A negociação aparentemente mais tensa aconteceu com o PL, legenda que o vice-presidente José Alencar trocou na semana passada pelo PMR, partido criado por bispos da Igreja Universal do Reino de Deus. Para levar os votos da bancada do PL, o governo sentou com altas lideranças do mensalão. Negociou com Valdemar Costa Neto, que renunciou para fugir da cassação, e Sandro Mabel, que está prestes a ser cassado. Ofereceu mais 1 bilhão de reais aos cofres do Ministério dos Transportes, que já está sob o comando do partido, e fez uma ameaça aberta: se o PL não desse apoio público a Aldo Rebelo e não retirasse seu candidato à presidência da Câmara, o deputado João Caldas, o Palácio do Planalto partiria para o ataque fatal. "Se vocês não tirarem o João Caldas da disputa, o governo acaba com a bancada do PL até sexta-feira. Vocês vão ficar no máximo com dez deputados", ameaçou o deputado Eduardo Campos, do PSB de Pernambuco e ex-ministro de Ciência e Tecnologia. A bancada do PL tem, hoje, quarenta deputados, o que significa que, em questão de dias, o governo acha que teria força para desfiliar trinta.
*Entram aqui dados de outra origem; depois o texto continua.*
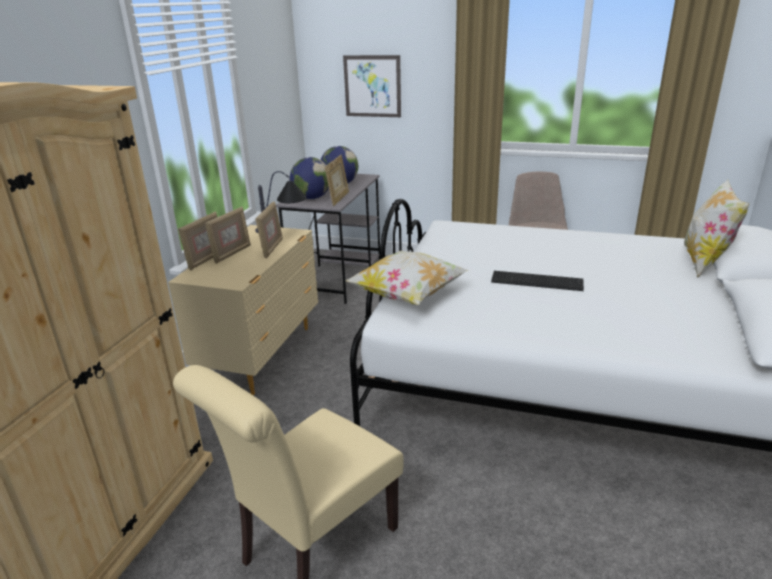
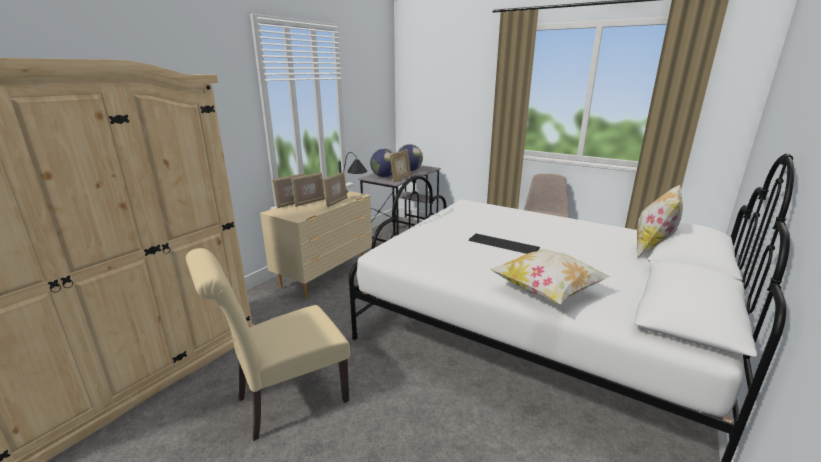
camera: 15 degrees right, 5 degrees down
picture [343,55,401,117] -> none
pillow [345,251,468,305] -> pillow moved to [490,249,611,304]

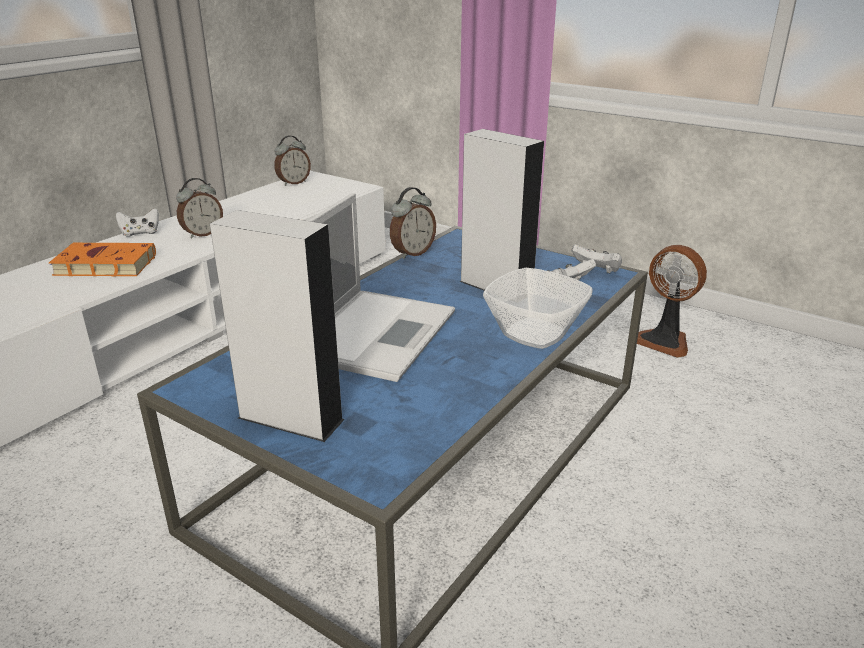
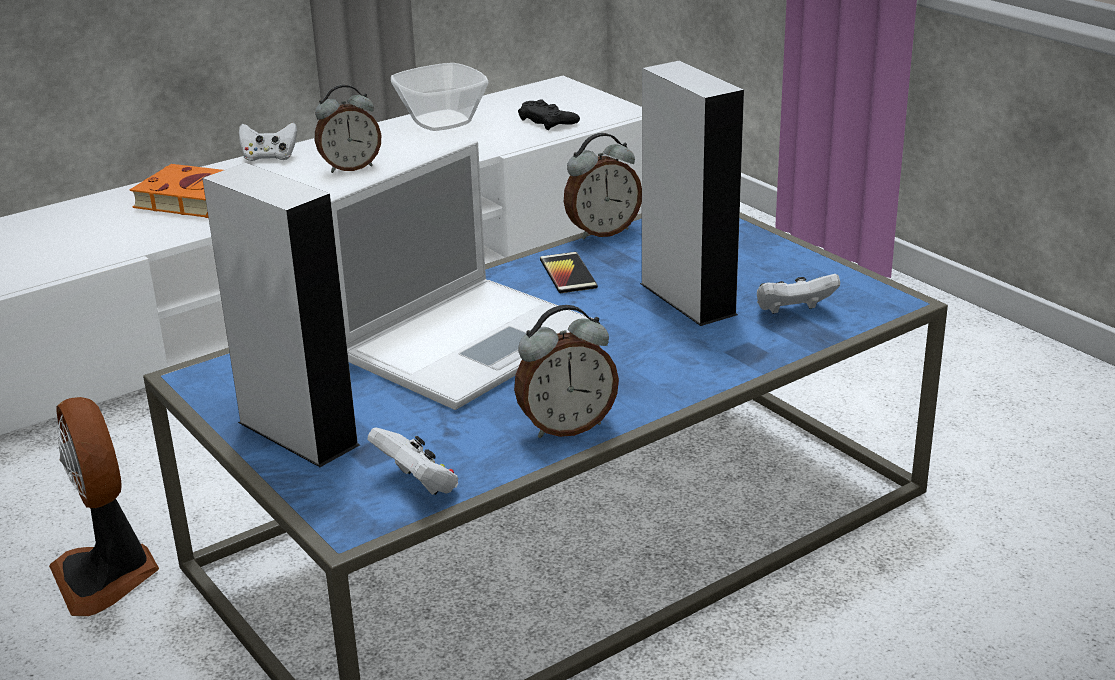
camera: 20 degrees right, 0 degrees up
alarm clock [274,135,311,186] -> alarm clock moved to [514,305,619,438]
bowl [483,268,593,349] -> bowl moved to [391,63,489,131]
white game controller [572,244,622,273] -> white game controller moved to [368,427,458,495]
fan [637,245,707,358] -> fan moved to [49,397,159,616]
none -> black game controller [518,99,580,130]
none -> phone [540,252,598,293]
Com que argumentos ideológicos?
Evan Vucci/AP |
DeLay: processo na Justiça comum |
"O governo vendeu a mãe, o pai e a mulher no primeiro turno", descreveu um dos coordenadores da campanha de Rebelo, num surto de franqueza. "No segundo turno, ofereceu a irmã mais nova." Tanto empenho se deve ao fato de que a eleição de Rebelo é parte de um plano mais ambicioso do Planalto: o de enterrar o escândalo que lhe corrói as vísceras há quase cinco meses. Consumada a vitória de Rebelo na Câmara, o governo torce para que haja um festival de renúncias. O próprio presidente Lula tem tratado pessoalmente do assunto com os ameaçados do PT, tentando convencê-los a desistir do mandato, o que encerraria a crise mais rapidamente do que se eles inventarem, todos, de enfrentar os processos até o fim. Há petistas que já foram convencidos disso, como Professor Luizinho, José Mentor, Paulo Rocha e Josias Gomes. Mas outros, como João Paulo Cunha e João Magno, ainda resistem a abrir mão dos mandatos. A outra estratégia do governo é jogar todo o seu peso, em votos e verbas, para evitar que as CPIs sejam prorrogadas.